If the prospect of less drink or significant weight loss is casting a long shadow over your 2010, you should sit down and read one of Lance Armstrong's engaging books.
The ubiquitous cyclist is literally a driven man and, over recent years, has published three very readable books: It's Not About The Bike, My Comeback, (a stunning photographic guide of Armstrong's comeback to the Tour de France last year) and Every Second Counts, soon to be re-released in an updated guise.
The wavering resolutionist should read the advice Armstrong's mother once gave him: "If anything is going to get done, you've got to do it."
Lance Armstrong's resolve is certainly beyond question. After being diagnosed as having testicular cancer, he battled through the effects of chemotherapy to emerge as a better rider and ultimately as the winner of the 1999 Tour de France. That episode of his life was covered in It's Not About The Bike, which won the 2000 sports book of the year award. Throughout the sequel, also co-written with Sally Jenkins, Armstrong makes continuous reference to his cancer, often stating it was the best thing that ever happened to him.
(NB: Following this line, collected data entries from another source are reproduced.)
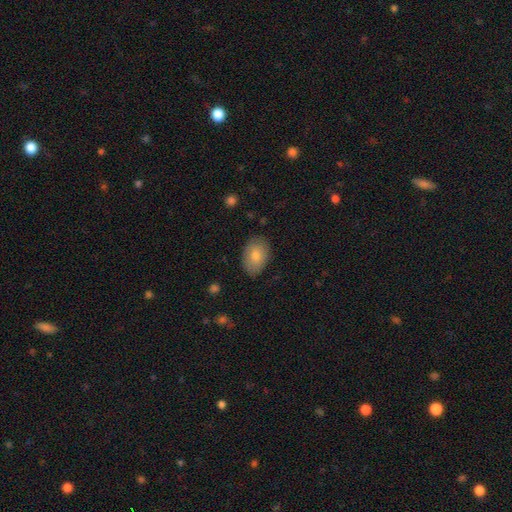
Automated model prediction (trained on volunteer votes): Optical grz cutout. It shows a smooth galaxy with no disk features (78%) that is in between round and cigar-shaped (88%). Merging: none (81%).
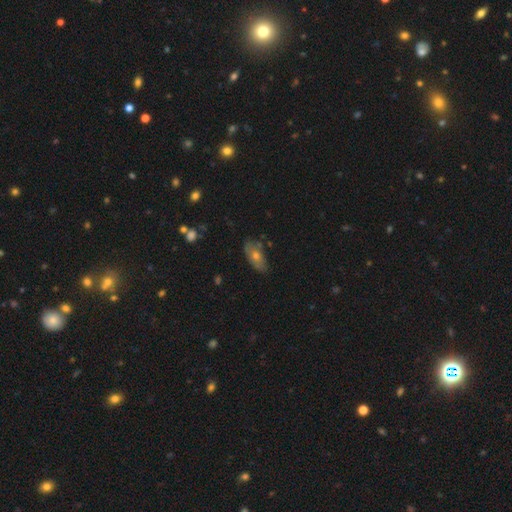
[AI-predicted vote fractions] A smooth galaxy with no disk features (52%) that is in between round and cigar-shaped (82%).

Vote fractions:
- Smooth or featured? smooth: 52% / featured or disk: 36% / star or artifact: 12%
- How rounded? in between: 82% / cigar-shaped: 12% / round: 6%
- Merging? none: 70% / minor disturbance: 22% / major disturbance: 5% / merger: 3%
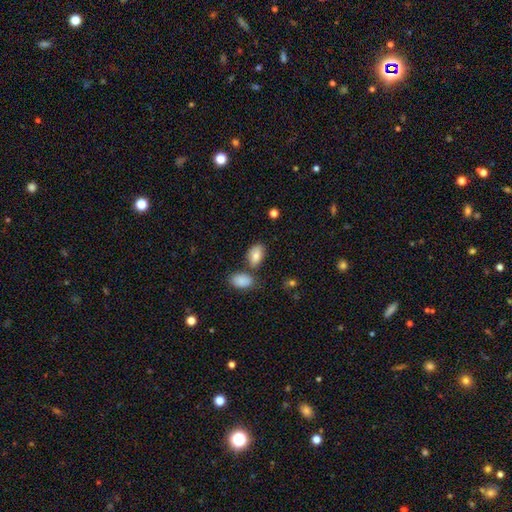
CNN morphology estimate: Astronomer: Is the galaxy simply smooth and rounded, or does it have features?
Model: smooth — 85%.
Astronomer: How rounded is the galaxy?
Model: in between — 92%.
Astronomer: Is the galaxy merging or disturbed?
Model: none — 65%.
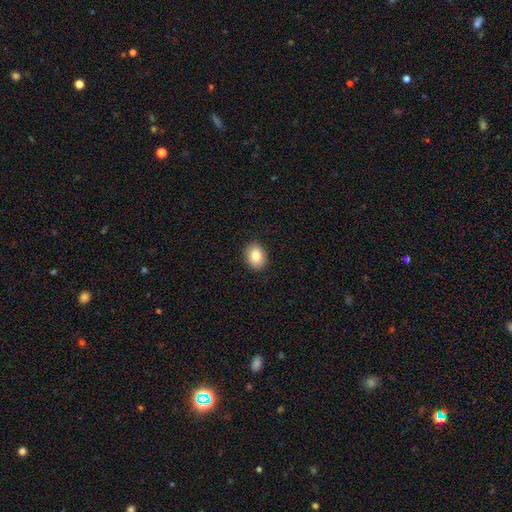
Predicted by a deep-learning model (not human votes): This is clearly a smooth galaxy (84%). How rounded: possibly in between (54%). Merging: clearly none (90%).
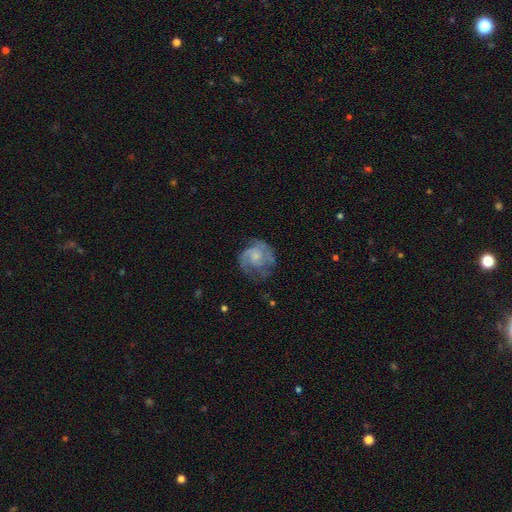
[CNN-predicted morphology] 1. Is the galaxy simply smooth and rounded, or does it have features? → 68% featured or disk, 25% smooth, 7% star or artifact.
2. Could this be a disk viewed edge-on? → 98% no, 2% yes.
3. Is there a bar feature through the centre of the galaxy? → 74% no, 23% weak, 3% strong.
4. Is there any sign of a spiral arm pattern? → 85% yes, 15% no.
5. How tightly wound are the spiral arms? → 41% medium (tied), 41% tight (tied), 18% loose.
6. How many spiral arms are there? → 42% 2, 25% can't tell, 14% 3, 12% 1, 3% 4, 3% more than 4.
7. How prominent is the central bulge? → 56% small, 26% moderate, 13% none, 3% large, 1% dominant.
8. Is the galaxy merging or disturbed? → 53% none, 24% minor disturbance, 22% major disturbance, 2% merger.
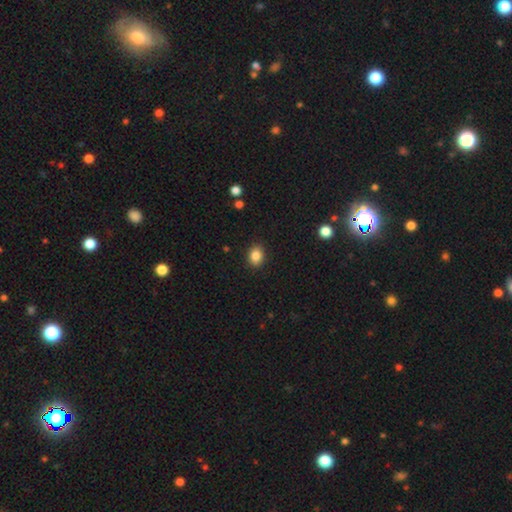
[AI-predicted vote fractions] This is clearly a smooth galaxy (86%). How rounded: possibly in between (59%). Merging: clearly none (89%).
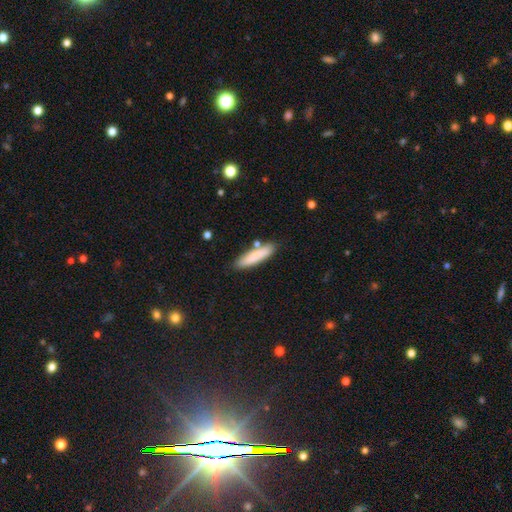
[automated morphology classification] Overall: smooth (82%). How rounded: cigar-shaped (76%). Merging: none (81%).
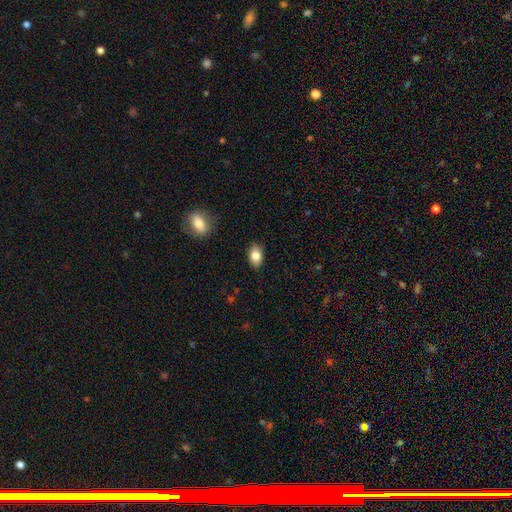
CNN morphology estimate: smooth 83%, featured or disk 10%, star or artifact 8%. Down the decision tree: how rounded — in between (88%); merging — none (87%).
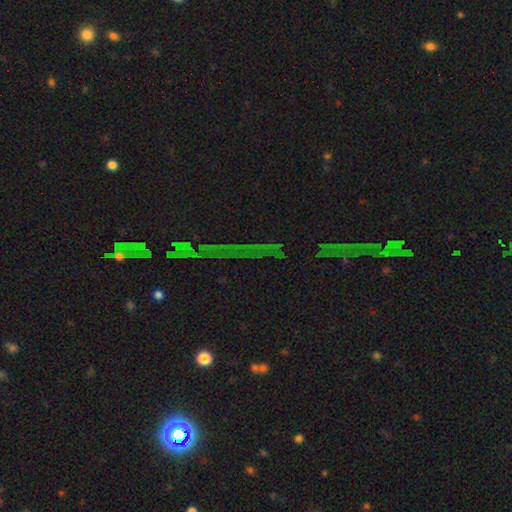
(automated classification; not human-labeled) This appears to be a star or artifact, not a galaxy (77%).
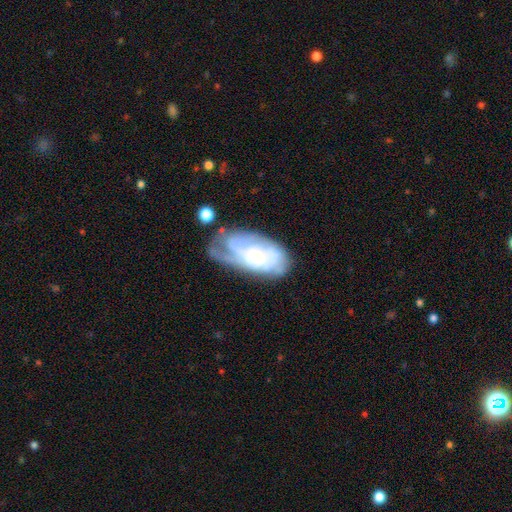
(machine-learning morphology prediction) smooth-or-featured: featured or disk: 72% | smooth: 21% | star or artifact: 7%
  disk-edge-on: no: 95% | yes: 5%
    bar: no: 71% | weak: 24% | strong: 5%
    has-spiral-arms: yes: 86% | no: 14%
      spiral-winding: tight: 56% | medium: 32% | loose: 12%
      spiral-arm-count: can't tell: 48% | 2: 16% | 3: 16% | 4: 9% | 1: 6% | more than 4: 4%
    bulge-size: small: 63% | moderate: 21% | none: 11% | large: 4% | dominant: 1%
  merging: none: 50% | minor disturbance: 28% | major disturbance: 17% | merger: 5%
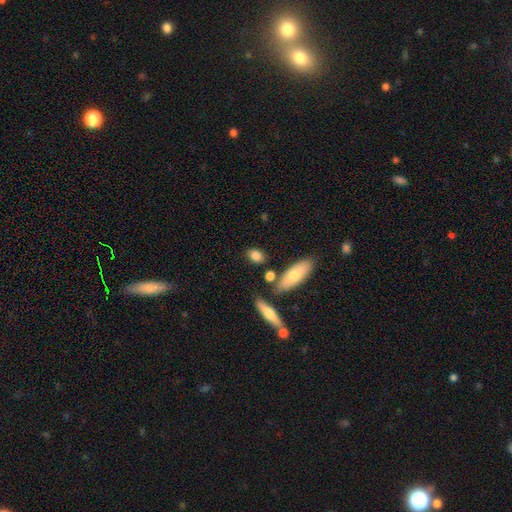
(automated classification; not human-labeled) smooth_or_featured: smooth (p=0.82) [alt: featured or disk p=0.10]
how_rounded: in between (p=0.71) [alt: round p=0.21]
merging: none (p=0.73) [alt: minor disturbance p=0.13]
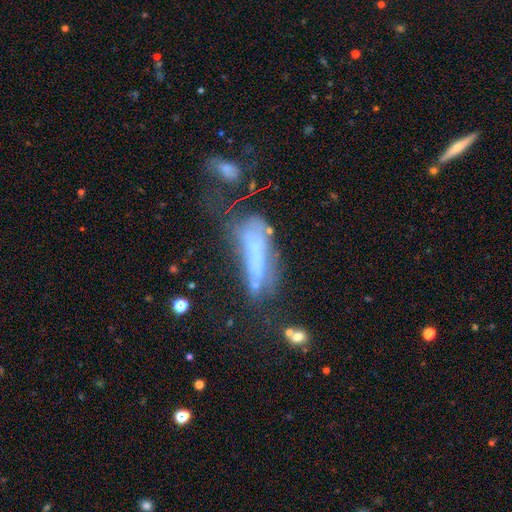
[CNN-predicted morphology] type=featured or disk (47%); merging=major disturbance (36%).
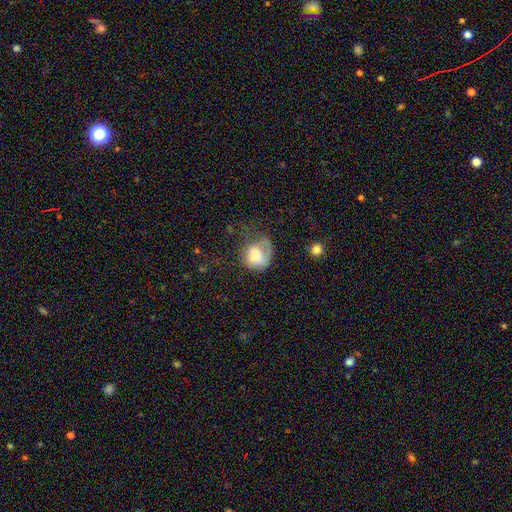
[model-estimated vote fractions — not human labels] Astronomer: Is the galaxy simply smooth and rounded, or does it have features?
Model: smooth — 56% (runner-up: featured or disk, 36%).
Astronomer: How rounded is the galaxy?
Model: round — 67%.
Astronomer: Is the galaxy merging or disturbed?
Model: major disturbance — 40% (runner-up: none, 33%).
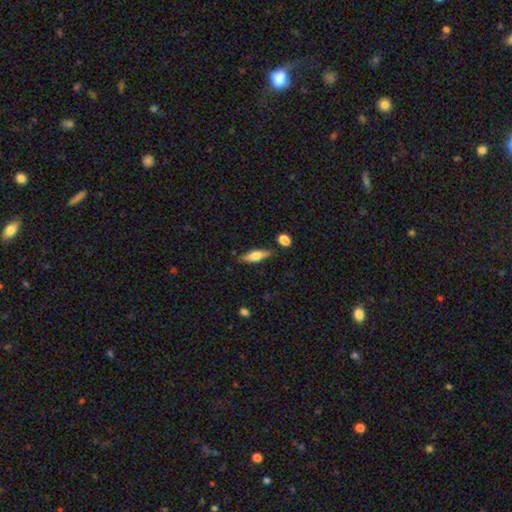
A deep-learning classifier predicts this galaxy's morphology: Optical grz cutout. It shows a smooth galaxy with no disk features (59%) that is in between round and cigar-shaped (52%). Merging: none (81%).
This might sound like a curious thing to say, but here Armstrong clarifies what he means: cancer stripped away his trepidation. He no longer ponders on whether he should or could do something; now he goes for it. It's an endearing attitude.
Despite his victorious comeback in 1999, many felt that Armstrong's victory in the Tour de France had been a fluke, but being written off clearly spurred him on in 2000.
His description of the first mountain stage of that Tour gives the clearest possible insight into the mind of a professional athlete imbued with the will to win. Armstrong's enormous desire, laced with aggression, results in another remarkable turnaround. Starting the stage in 16th position and six minutes behind the leader, he finished it in possession of the yellow jersey he would not relinquish for the rest of the race.
A similar attitude is displayed the following year when he goes head-to-head with Jan Ullrich; as he passes the German's bike, he stares long and hard into his eyes, the victor confirming superiority without a word being spoken.
But there are bad days too, in particular the final mountain stage of the 2000 Tour when Armstrong made the mistake of missing a feeding station and ends on the verge of collapse.
Rather than detract from Armstrong's tale however, it serves to enhance what is another inspirational story, one which should be read by anyone planning to keep a difficult new year's promise.